I guess the back tires spin out alot and wear the tread down to nothing, my rear tires are bald too. Personally I'm going to replace them with identical hard tires if I can find them. 

Have you looked up the history of these trikes?


----------



## Gking (Jun 25, 2013)

We are researching now. We will start looking for hard tires....guess I'll start att he local bike stores?


----------



## ridingtoy (Jun 26, 2013)

Here's a little bit of info on the Jockey Cycle:

http://www.instructables.com/id/Jockey-Cycle/

http://yesterdaysmemories.dirtybutter.com/2011_04_01_archive.html

Dave


----------



## kz1000 (Jun 26, 2013)

I have one of those I would sell if any interest. Rick


----------



## Kidbic (Dec 3, 2013)

*J. E. Donalson Jockey Cycle*

I've also been doing some research on these, and it's been tough work.  What I learned is that this company was started in the late 1930's.  They made toys and several other items.  They filed for a patent, but not sure it was ever granted, as the toy was thought to be too dangerous.  If the child were to get going too fast down a hill with no brakes and the thing bucking like mad - well, you get the point.  Lots of bumps & bruises.

So, with the war effort in full swing the company was forced to convert it's operations to make parts for uncle Sam or face a large fine.  They stopped making toys and started making parts for the government.  At some point after that the company went out of business.  Not many of these cycles were made and it's unknown how many are still out there.  Finding parts for restoration has proved difficult for me as well. 

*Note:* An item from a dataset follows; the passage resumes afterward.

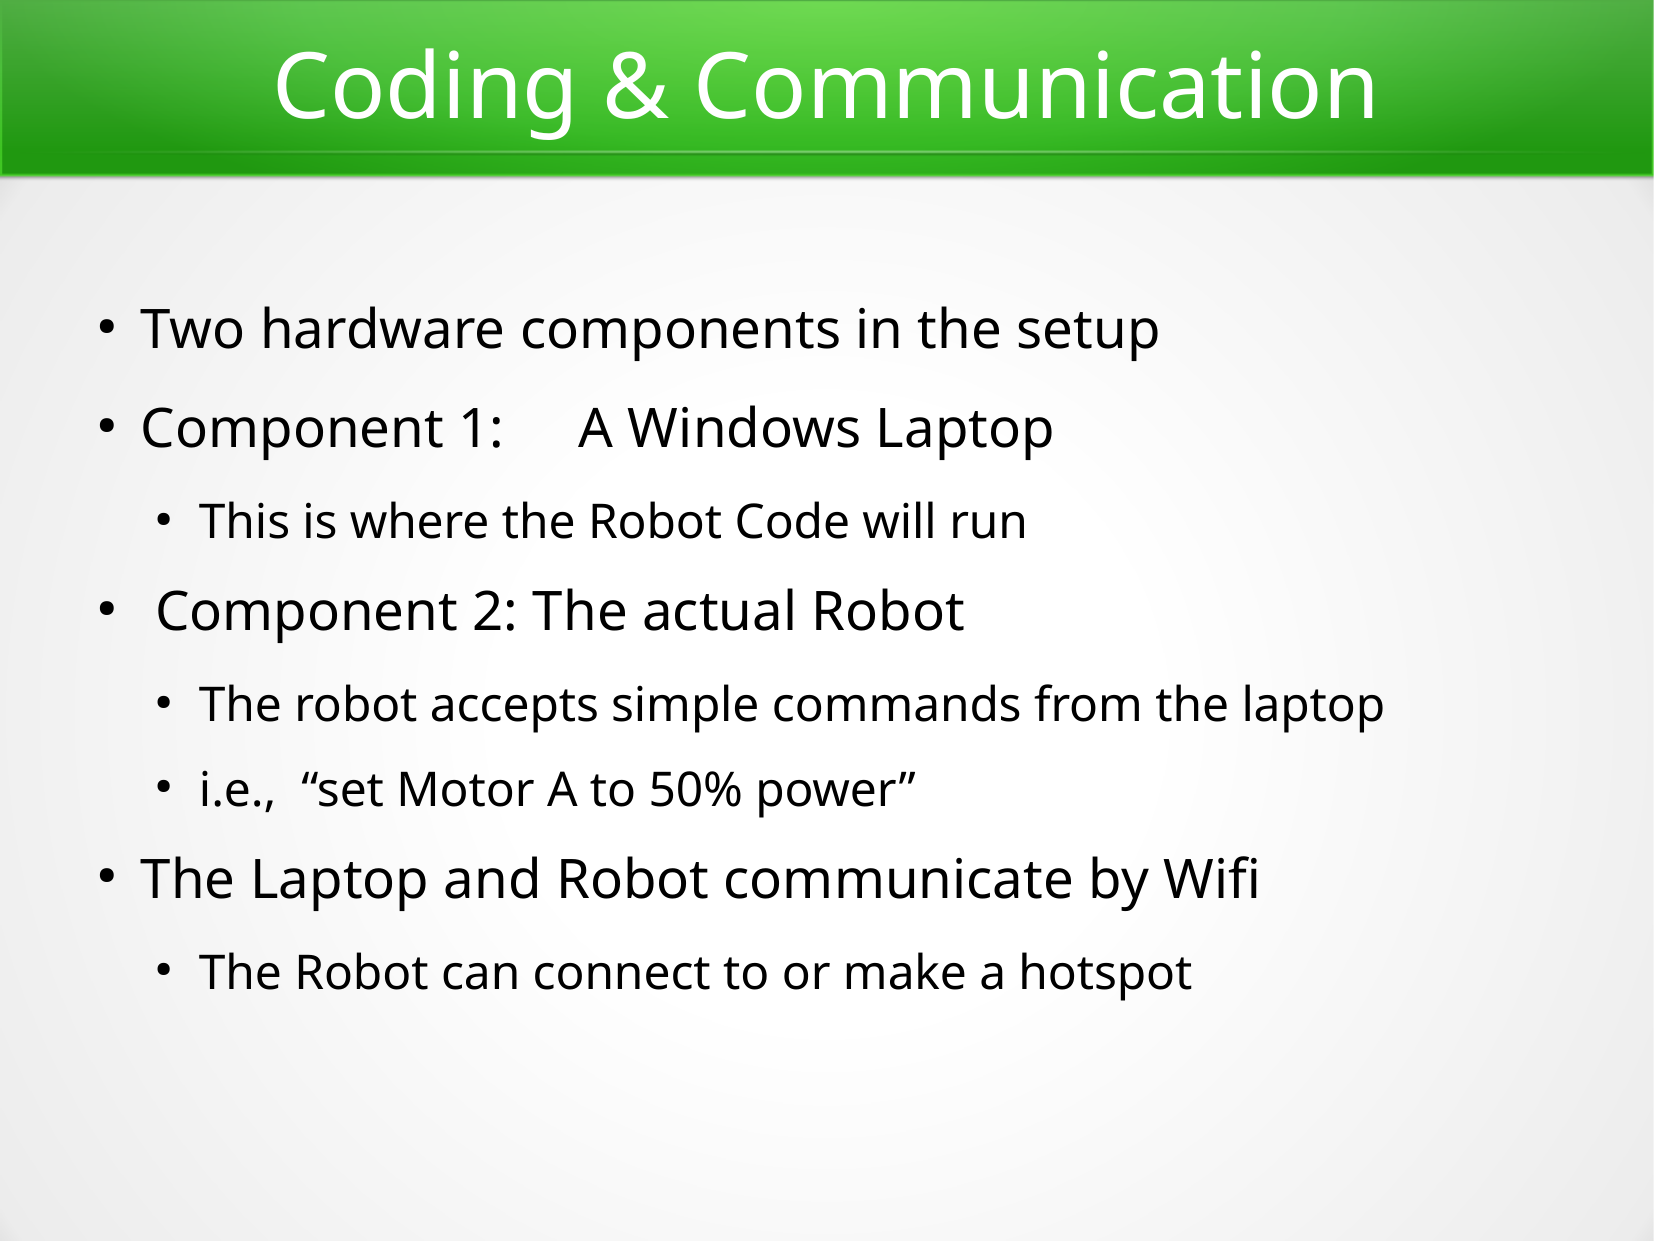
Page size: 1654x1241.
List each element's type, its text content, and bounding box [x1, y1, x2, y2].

picture [0, 0, 1654, 1241]
title Coding & Communication [82, 11, 1571, 154]
list Two hardware components in the setup Component 1: A Windows Laptop This is where the Robot Code will run Component 2: The actual Robot The robot accepts simple commands from the laptop i.e., “set Motor A to 50% power” The Laptop and Robot communicate by Wifi The Robot can connect to or make a hotspot [82, 290, 1654, 1010]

Mine is actually in very good condition.  Missing only the handle bar.  Some folks said that a few were shipped without the bar due to the government crack down on the use of steel during the war, but not sure if that is accurate.  I came across a ad from a catalog depicting the Jockey Cycle as sold back in the early 1940's, and it appeared to come with Baby Moon Hub Caps - similar to what you see on a VW Bug.  They appeared to be about 6" in diameter.  Mine are missing those as well.  

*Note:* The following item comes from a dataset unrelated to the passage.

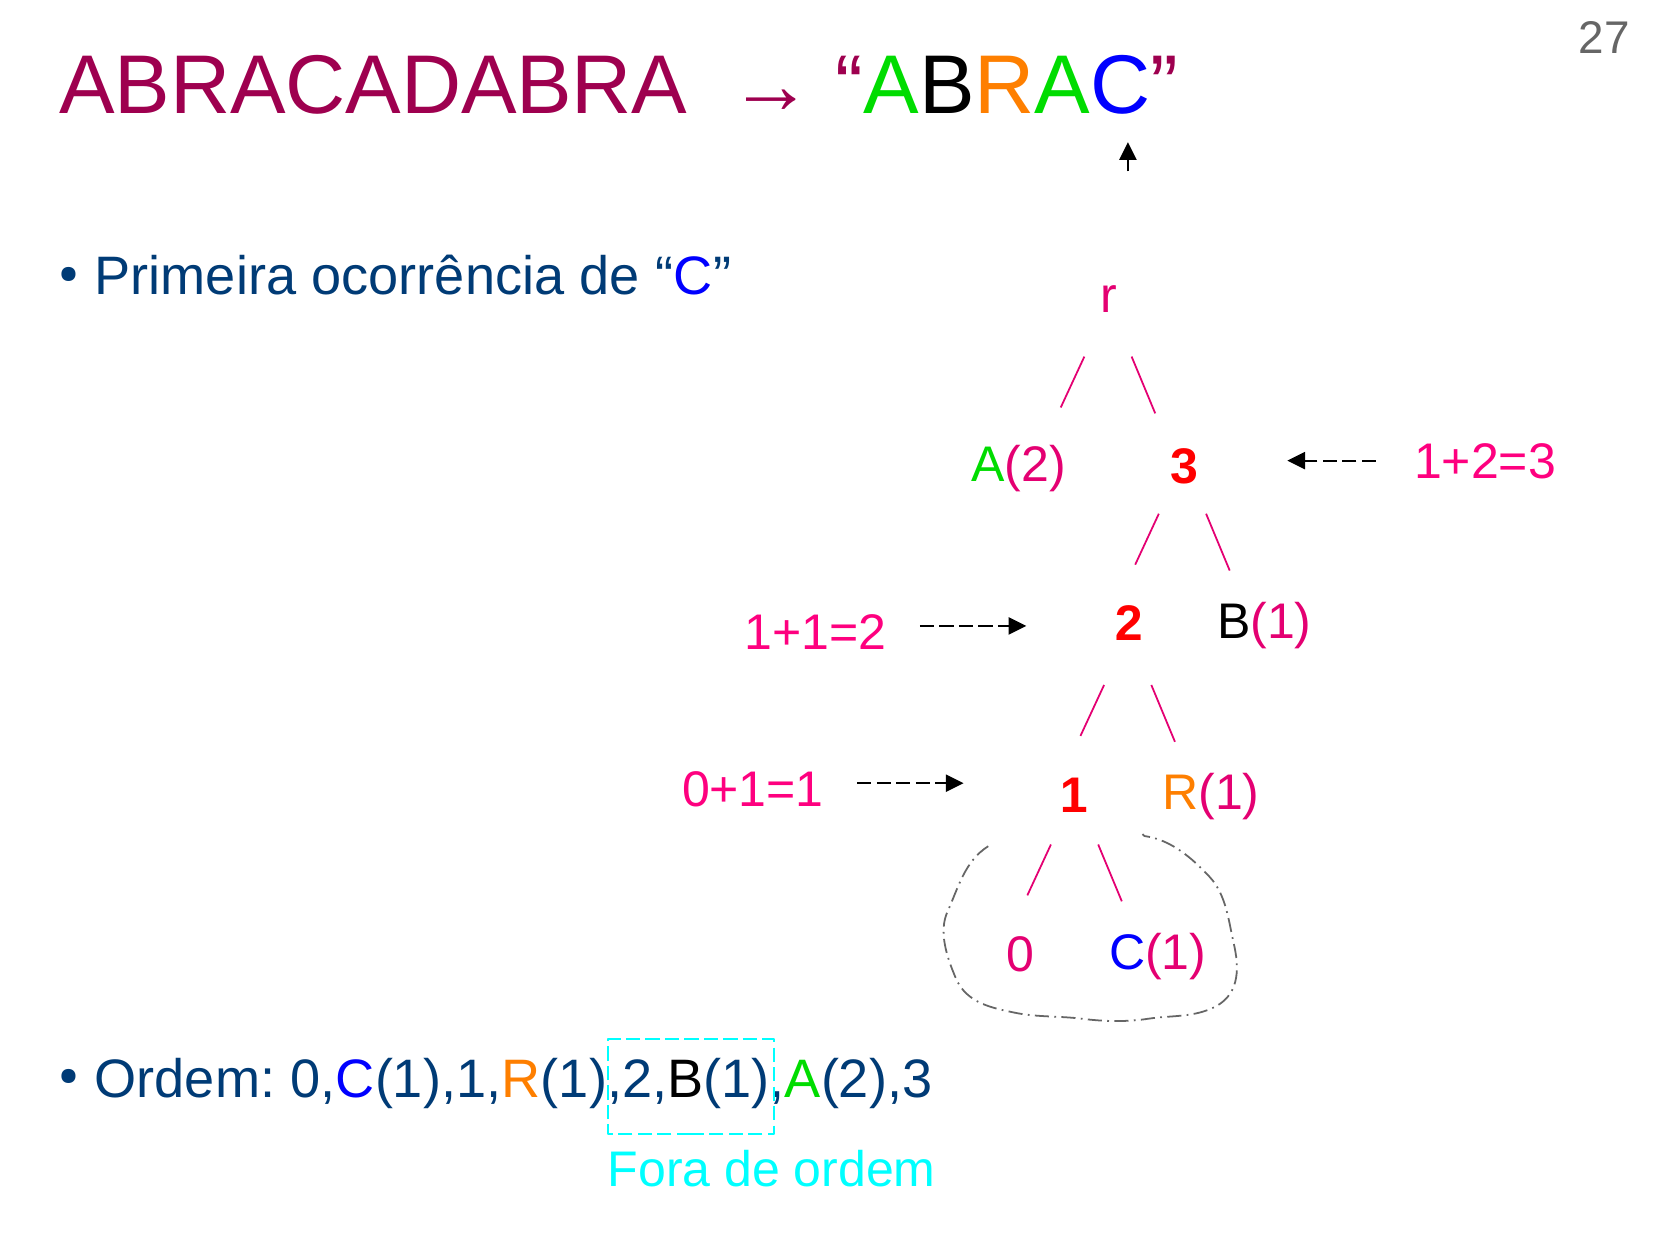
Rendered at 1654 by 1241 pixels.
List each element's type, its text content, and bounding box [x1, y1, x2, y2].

Mine has original paint and works perfectly.  I found it at an estate sale in Washington State.  The gentleman was said to have had it for a number of years.  No one (including me) had any idea what it was or its rarity.  So, I'm torn on restoring it or leaving in it's current state.  I do need a tire and handle bar.  The tire is the thing that's got me stumped.  I have not seen many 16" x 1/75" Clipper Puncture Proof Tires sold in the past few years.  And, I only need one. Ideas?


----------



## Kidbic (Dec 3, 2013)

*Nice!  Yours is the first I've seen with the hub caps!  Can you measure them for me?*



Gking said:


> We have a Jockey cycle we are restoring. (It was already repainted once in the early 80's - so "original paint is best" ship has already sailed. Anyway....my question is about the tires....it still has it's original tires - should I replace them or leave them alone? It is hard to ride because the tires have no tread whatsoever.View attachment 102007




I'm sure under all that paint, those hub caps are chrome.  I'd love to see an up close photo to see how they attach to the rims, and a measurement of the diameter of caps.  Thanks!!! Kevin


----------